Problem requirements
Look through the entries below. Report each line that has the word "baseFrequency" in it.

*** Exercise input Section Begins ***

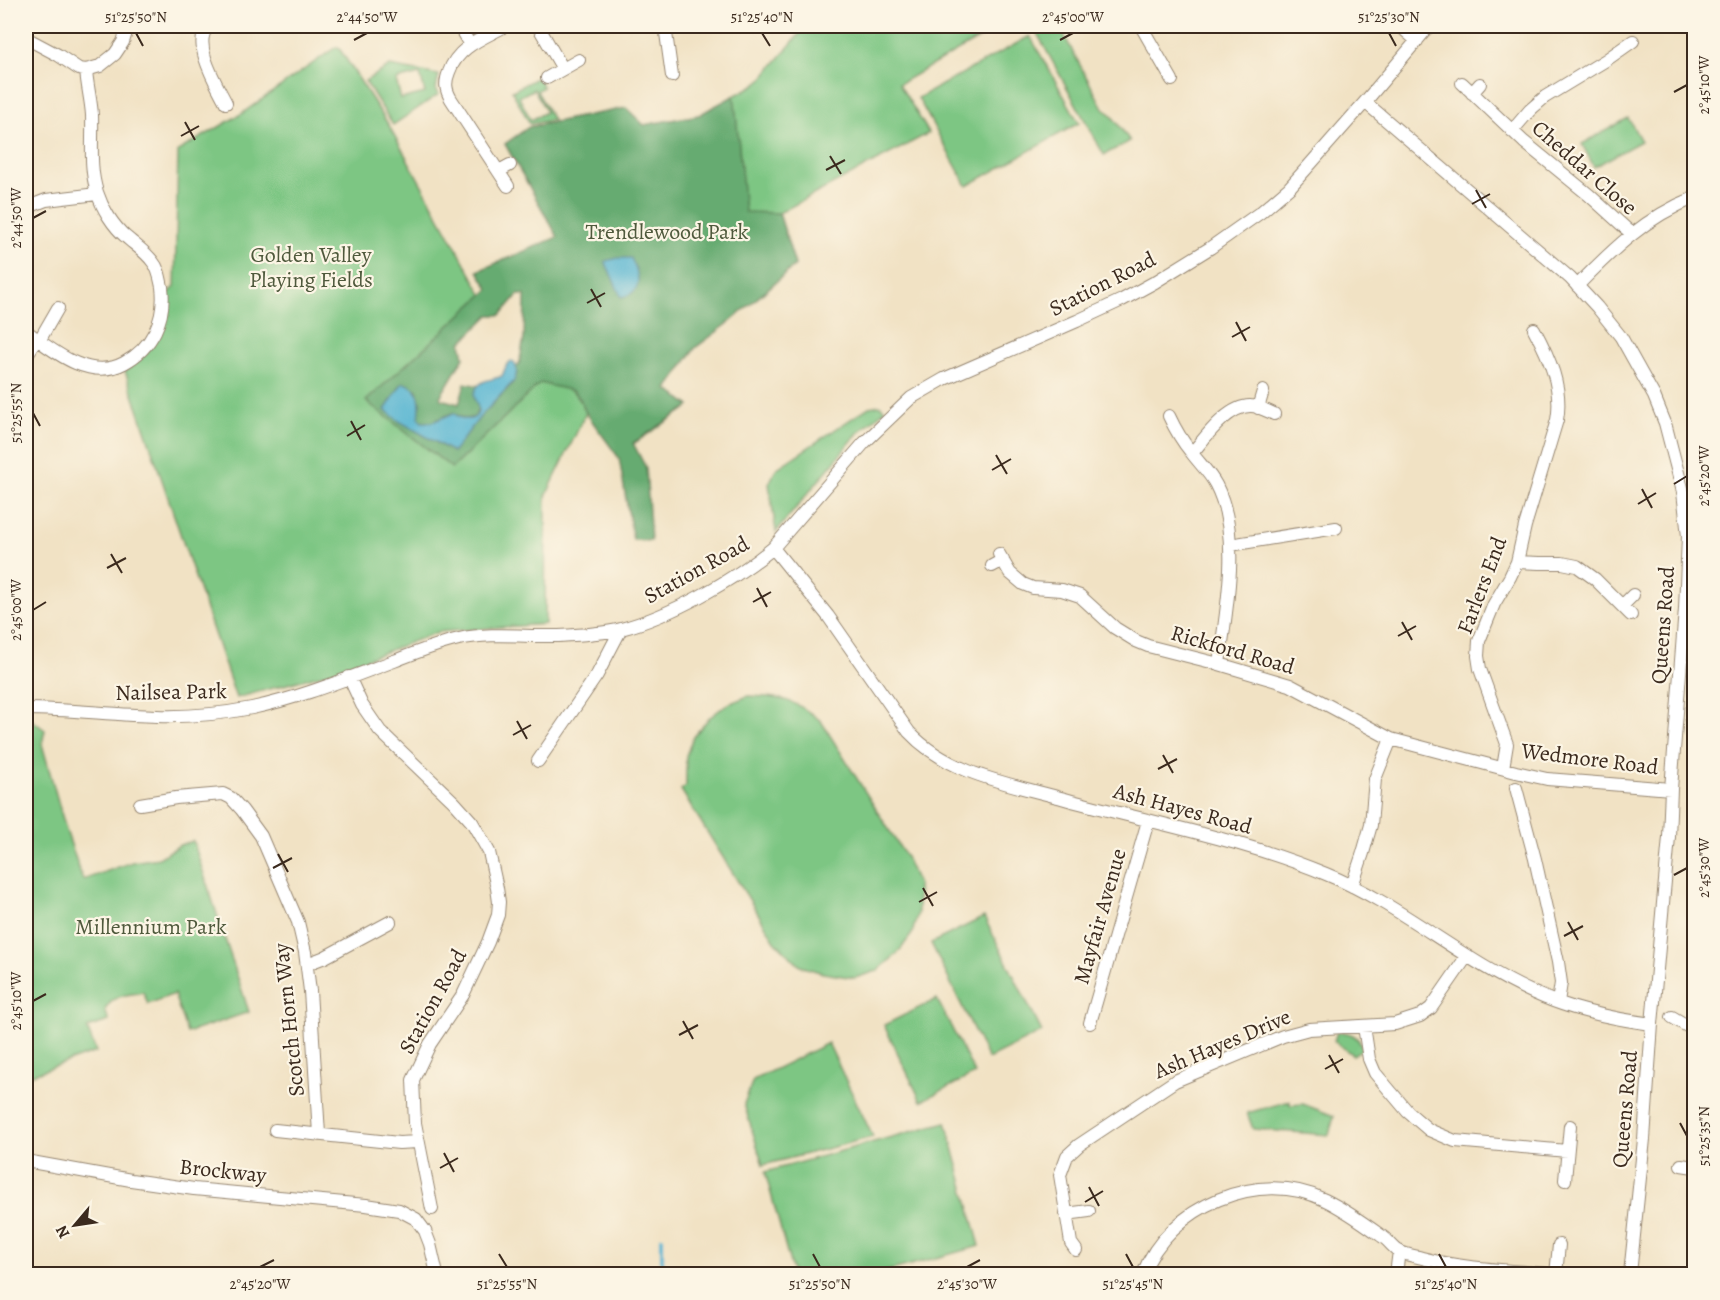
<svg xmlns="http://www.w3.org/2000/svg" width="1720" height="1300" viewBox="0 0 1720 1300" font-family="Alegreya,serif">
<rect width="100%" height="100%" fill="#fcf5e5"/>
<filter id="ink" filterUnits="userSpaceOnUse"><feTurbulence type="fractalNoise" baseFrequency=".0167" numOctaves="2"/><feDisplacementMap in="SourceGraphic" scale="12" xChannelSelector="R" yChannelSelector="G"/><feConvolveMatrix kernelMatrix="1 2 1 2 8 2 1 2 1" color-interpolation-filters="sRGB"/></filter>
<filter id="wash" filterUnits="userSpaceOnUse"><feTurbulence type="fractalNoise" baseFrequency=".008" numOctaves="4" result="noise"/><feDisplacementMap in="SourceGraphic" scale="24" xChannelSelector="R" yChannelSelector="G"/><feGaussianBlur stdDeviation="1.35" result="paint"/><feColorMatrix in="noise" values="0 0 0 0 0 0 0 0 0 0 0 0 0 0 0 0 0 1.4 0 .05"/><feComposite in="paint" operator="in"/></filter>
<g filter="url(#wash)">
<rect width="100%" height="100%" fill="#f1e2c4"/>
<!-- green -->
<path fill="#7dc683" stroke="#5c7850" stroke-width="1.5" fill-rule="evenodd" d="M806 26H1001L899 84 929 133 779 213 795 265 730 322 695 348 667 389 690 406 633 444 581 307 478 271 558 237 505 144 529 127 626 108 644 125 699 115 754 85 761 80Z
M1033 26H1059L1102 106 1112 116 1130 141 1104 155Z
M1030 36 1079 123 967 186 918 98Z
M336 47 339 48 388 124 483 296 367 401 452 468 540 383C567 389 575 385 586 413L546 496 545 624 438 632 335 671 236 698 125 371C152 355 168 324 168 293L175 287 178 151 241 114Z
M390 66 439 75 436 89 439 94 393 125 365 81ZM420 74 425 93 401 99 396 80Z
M538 77 543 87 537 91 553 120 530 124 512 91ZM534 89 546 112 531 120 519 97Z
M1628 118 1641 141 1594 167 1582 144Z
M880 405 885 410 858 433 776 532 769 484 776 469 869 407Z
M748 696C782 697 794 699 821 721L906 857 918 885V912L912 934 897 954 877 971 855 978 823 973 800 966 775 941 681 790 686 786V756L693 737 709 718 726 705Z
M29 718 45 730 42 744 66 830 83 880 132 862 159 858 180 845 193 841 249 1012 187 1033 174 994 148 1004 143 992C125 996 115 993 105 1010L109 1021 87 1028 96 1052 30 1075 28 1071H26V719Z
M984 917 1042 1032 988 1059 931 943Z
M937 999 975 1074 921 1101 884 1025Z
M1337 1032C1350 1032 1359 1035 1362 1049L1353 1055 1334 1041Z
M828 1043 873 1137 763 1165 744 1104 753 1080Z
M1290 1101V1105L1303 1104 1334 1116 1329 1135 1253 1129 1247 1113Z
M946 1122 980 1246 877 1274H793L765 1172Z"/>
<!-- forest -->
<path fill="#66ab71" stroke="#506a48" stroke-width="1.5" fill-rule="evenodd" d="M733 96 735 102 745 212 779 213 795 265 730 322 695 348 667 389 690 406 633 443 646 468 651 541 633 540 619 458 586 413 580 399 573 391 540 383 452 468 366 401 489 289 478 271 558 237 505 144 529 127 626 108 644 125 699 115ZM518 295H525L524 338 519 365 516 367 517 373 512 384 480 417 453 452 399 421 385 410 401 385 404 383 417 390 420 402 419 419 422 422H432L452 413 466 419 475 417 478 408 474 394 480 386 465 383 459 404 441 399 440 397 464 357 461 343 489 315H501Z"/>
<!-- water -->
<path fill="#53b4d1" stroke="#476f78" stroke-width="1.5" d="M618 258H631C639 274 645 293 621 297L605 261Z
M511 361 514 362C518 368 517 375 514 381L480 417 453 452 399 421 385 410 401 385 404 383C422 388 421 404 419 419L422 422H432L454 413C460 419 474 424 478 412 480 405 472 400 474 393 479 378 492 381 502 376L507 364Z"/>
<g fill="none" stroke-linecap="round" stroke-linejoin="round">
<!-- stream -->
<path stroke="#53b4d1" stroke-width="4" d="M662 1238V1274"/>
</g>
</g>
<g filter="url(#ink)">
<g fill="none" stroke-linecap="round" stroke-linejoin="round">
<defs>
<path id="minor" d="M209 26C190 42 217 85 226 103
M459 26 470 45
M505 26C484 38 458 46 449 72 445 82 445 89 451 99L508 186
M538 26 563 69 579 60
M665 26 672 76
M775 26 776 28
M1141 26 1172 80
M1400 26 1417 41
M26 38 58 55 79 69 86 70 100 66 115 54 123 42 128 26
M547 78 563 69
M1462 83 1524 142 1589 195 1632 234
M1472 93 1480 84
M1365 102 1570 278 1597 307 1621 337 1654 396 1665 423 1683 492 1688 536 1685 609 1671 789 1669 837 1652 1024 1644 1139 1630 1274
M1512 131 1530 110 1545 97 1606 60 1633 41
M499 171 510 165
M26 208 46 200 97 194
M1577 286C1613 249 1646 217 1694 198
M26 331C52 350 89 382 124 363 152 348 166 319 162 287 160 278 159 269 153 262 146 252 135 245 126 237 113 226 102 208 97 192 89 167 93 141 92 115 91 100 87 85 86 70
M39 341 58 308
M26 356 37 339
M1258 408 1263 391
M1169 416C1175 429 1182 441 1191 452 1199 463 1210 473 1216 485 1242 536 1226 610 1219 664
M1192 453C1205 438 1228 405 1251 406 1258 406 1267 411 1274 414
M1230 545 1336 528
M773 548 828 616 909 732C949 775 1011 784 1065 799 1152 823 1242 839 1326 874 1400 904 1461 960 1534 993 1569 1009 1614 1019 1652 1024
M999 554 1010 573 1023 584 1033 588 1062 590 1080 596 1115 628 1136 641 1148 646 1219 664 1290 685 1391 739 1516 772 1547 779 1671 789
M1517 562 1539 563H1562L1577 566 1595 579 1631 615
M992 566 1003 560
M1622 606 1633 595
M349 677 362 705 380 731 454 802 472 822 489 852 497 888 499 902 498 915 488 942 463 995 430 1044 413 1080 415 1123 432 1209
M26 709C69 709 113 715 157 716 189 717 221 714 252 708 300 698 348 678 394 661 415 653 437 644 459 639 491 632 525 637 558 636 579 635 601 634 621 629 671 616 734 580 773 548L864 443 911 398 944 379 1077 321 1122 300 1155 282 1210 248 1261 212 1289 188 1306 169 1365 102 1429 26
M538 761 597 675 621 629
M1503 768 1507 744 1480 669 1478 656 1479 641 1494 604 1510 577 1517 562 1525 526 1557 420C1563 387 1549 357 1534 329
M1516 788 1535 859 1558 962 1561 983 1558 1002
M140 804 176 798 223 794 231 798 242 810 261 836 298 922 305 952 310 991 319 1134
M1352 886 1363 853 1371 825 1375 779 1391 739
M307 964 325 957 390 922
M1672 1017 1694 1030
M1090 1023 1148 821
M1364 1026 1369 1059 1375 1073 1408 1112 1429 1130 1455 1141 1567 1151
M275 1130 399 1143 418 1142
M26 1161 131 1180 194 1189 366 1205 399 1210 416 1219 425 1231 430 1244 437 1274
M1681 1165 1694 1167
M1565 1180 1570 1126
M1066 1214 1089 1211
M1076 1250 1071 1243 1060 1175 1067 1156 1079 1145 1175 1081 1283 1036 1309 1029 1395 1024 1420 1016 1431 1008 1467 956
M1143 1274C1168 1207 1259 1167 1325 1200 1346 1210 1365 1224 1383 1237 1389 1241 1394 1249 1400 1252 1407 1255 1415 1256 1422 1258 1463 1269 1507 1270 1549 1274
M1396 1274 1399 1251
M1556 1274 1559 1245"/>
</defs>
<!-- minor casing -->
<use href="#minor" stroke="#968671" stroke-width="14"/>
<!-- minor -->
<use href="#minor" stroke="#fff" stroke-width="12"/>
</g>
</g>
<!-- ticks -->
<path fill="none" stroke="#3b2a1e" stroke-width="2" d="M136 33 143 46M762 33 770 46M1389 33 1396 46M354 40 367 33M1060 40 1073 33M1674 92 1687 85M185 122 195 140M181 136 199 126M830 156 841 174M826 170 845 160M1476 190 1486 208M1472 204 1490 194M33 218 46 211M591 289 601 307M587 303 605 293M1236 322 1246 341M1232 337 1250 327M33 413 40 426M351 421 361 440M347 436 365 425M996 455 1007 474M992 470 1011 459M1674 484 1687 476M1642 489 1652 508M1638 504 1656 493M111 554 122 573M107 568 126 558M757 588 767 607M753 602 771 592M33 610 46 602M1402 622 1412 640M1398 636 1416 626M517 721 527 739M513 735 531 725M1163 755 1173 773M1158 769 1177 759M278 854 288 872M273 868 292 858M1674 875 1687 868M923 888 933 906M919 902 937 892M1568 922 1578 940M1564 936 1583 926M33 1001 46 994M683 1021 693 1039M679 1035 698 1025M1329 1055 1339 1073M1325 1069 1343 1059M1680 1123 1687 1136M444 1153 454 1172M440 1168 458 1158M1089 1187 1099 1206M1085 1202 1103 1191M499 1254 507 1267M813 1254 820 1267M1126 1254 1133 1267M1439 1254 1446 1267M260 1267 274 1260M967 1267 980 1260"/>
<g text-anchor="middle" stroke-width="4.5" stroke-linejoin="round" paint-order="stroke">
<!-- street labels -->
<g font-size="22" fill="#3b2a1e" stroke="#fcf5e5">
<text transform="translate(1585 167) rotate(41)" y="8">Cheddar Close</text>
<text transform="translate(1102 283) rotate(-27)" y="8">Station Road</text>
<text transform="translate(696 569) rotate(-29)" y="8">Station Road</text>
<text transform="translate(1481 585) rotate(-69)" y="8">Farlers End</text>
<text transform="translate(1662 625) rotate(-86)" y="8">Queens Road</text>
<text transform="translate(1233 649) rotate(16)" y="8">Rickford Road</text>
<text transform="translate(171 691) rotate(-1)" y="8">Nailsea Park</text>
<text transform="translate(1590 758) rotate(7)" y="8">Wedmore Road</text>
<text transform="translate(1183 808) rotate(15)" y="8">Ash Hayes Road</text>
<text transform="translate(1099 916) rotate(-74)" y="8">Mayfair Avenue</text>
<text transform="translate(432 1001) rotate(-61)" y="8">Station Road</text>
<text transform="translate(288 1020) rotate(-96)" y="8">Scotch Horn Way</text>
<text transform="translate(1222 1043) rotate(-23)" y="8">Ash Hayes Drive</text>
<text transform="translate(1624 1109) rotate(-85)" y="8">Queens Road</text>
<text transform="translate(223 1170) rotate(6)" y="8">Brockway</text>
</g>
<!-- park labels -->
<g font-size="22" fill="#4f593c" stroke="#fcf5e5">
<text x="667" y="239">Trendlewood Park</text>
<text x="311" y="262">Golden Valley<tspan x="311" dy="25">Playing Fields</tspan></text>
<text x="151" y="934">Millennium Park</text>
</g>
</g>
<!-- margin -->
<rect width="1720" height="1300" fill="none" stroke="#fcf5e5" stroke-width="66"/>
<!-- north arrow -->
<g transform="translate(75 1225) rotate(241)" stroke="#fcf5e5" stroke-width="4.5" paint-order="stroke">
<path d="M0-4.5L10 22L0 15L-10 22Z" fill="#3b2a1e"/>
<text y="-9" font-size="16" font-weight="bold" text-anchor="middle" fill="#3b2a1e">N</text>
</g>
<rect x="33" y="33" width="1654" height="1234" fill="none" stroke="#3b2a1e" stroke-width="2"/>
<g font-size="15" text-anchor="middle" fill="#3b2a1e">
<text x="136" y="22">51°25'50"N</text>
<text x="367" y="22">2°44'50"W</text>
<text x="762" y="22">51°25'40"N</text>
<text x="1073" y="22">2°45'00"W</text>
<text x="1389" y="22">51°25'30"N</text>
<text transform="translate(1704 85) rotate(-90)" y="5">2°45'10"W</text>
<text transform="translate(16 218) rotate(-90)" y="5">2°44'50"W</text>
<text transform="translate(16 413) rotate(-90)" y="5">51°25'55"N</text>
<text transform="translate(1704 476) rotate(-90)" y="5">2°45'20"W</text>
<text transform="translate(16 610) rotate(-90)" y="5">2°45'00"W</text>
<text transform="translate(1704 868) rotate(-90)" y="5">2°45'30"W</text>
<text transform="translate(16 1001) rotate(-90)" y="5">2°45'10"W</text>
<text transform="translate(1704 1136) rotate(-90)" y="5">51°25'35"N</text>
<text x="260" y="1289">2°45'20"W</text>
<text x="507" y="1289">51°25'55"N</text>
<text x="820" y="1289">51°25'50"N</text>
<text x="967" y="1289">2°45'30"W</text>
<text x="1133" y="1289">51°25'45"N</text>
<text x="1446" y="1289">51°25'40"N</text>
</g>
</svg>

*** Exercise input Section Ends ***

Written response
<filter id="ink" filterUnits="userSpaceOnUse"><feTurbulence type="fractalNoise" baseFrequency=".0167" numOctaves="2"/><feDisplacementMap in="SourceGraphic" scale="12" xChannelSelector="R" yChannelSelector="G"/><feConvolveMatrix kernelMatrix="1 2 1 2 8 2 1 2 1" color-interpolation-filters="sRGB"/></filter>
<filter id="wash" filterUnits="userSpaceOnUse"><feTurbulence type="fractalNoise" baseFrequency=".008" numOctaves="4" result="noise"/><feDisplacementMap in="SourceGraphic" scale="24" xChannelSelector="R" yChannelSelector="G"/><feGaussianBlur stdDeviation="1.35" result="paint"/><feColorMatrix in="noise" values="0 0 0 0 0 0 0 0 0 0 0 0 0 0 0 0 0 1.4 0 .05"/><feComposite in="paint" operator="in"/></filter>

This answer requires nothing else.